Dr Maeve Doyle, said she “finds it difficult to see how this would work, particularly with children aged 5 – 18… where therapeutic engagement is very important”. CAMHS is multidisciplinary, normally two people meeting with the family, for example an occupational therapist. To involve telepsychiatry would lose the multidisplinary service, and inhibit exploring “all facets of the child’s presentation.”
Dr Doyle said there are huge pressure points around the country, and not just in the south east due to lack of investment in child psychiatry. What investment there has been is ‘not sufficient’. Only 6% of the budget for health goes to mental health, and less than 10% of that budget goes to CAMHS, when CAMHS makes up 25% of the population now.

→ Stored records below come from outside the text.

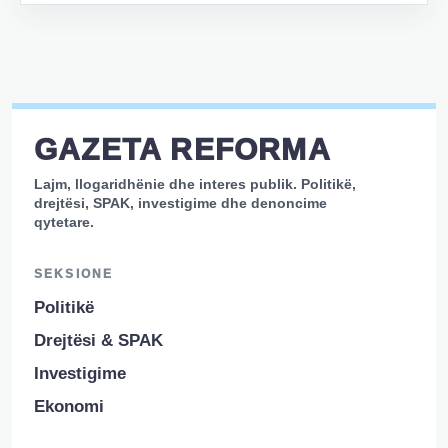
GAZETA REFORMA
Lajm, llogaridhënie dhe interes publik. Politikë,
drejtësi, SPAK, investigime dhe denoncime
qytetare.
SEKSIONE
Politikë
Drejtësi & SPAK
Investigime
Ekonomi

Teams for Child and Adolescent Mental Health Services work under pressure due to under staffing, leading to insufficient services and treatments.
Dr Maeve Doyle said there are a number of factors regarding the recruitment of psychiatrists: “The College of Psychiatrists of Ireland has done an extraordinary amount of work in order to recruit to psychiatry.” Child Psychiatry is a “very difficult area to work in../ is reliant on other tiers of service being populated” and due to shortages in other areas the work lands on the Child psychiatrists to manage.
President of the College, Dr John Hillery spoke about his reasons for resigning from the HSE after 30 years.
Dr Hillery spoke at a Family Carers of Ireland conference. A press statement, which you can read here, was issued highlighting some aspects of his presentation including his reasons for resigning from the HSE after 30 years. This was picked up by several media outlets.
Dr Hillery, along with GP and RCSI spokesperson Prof Susan Smith, spoke to Sean O’Rourke on RTE Today with Sean O’Rourke.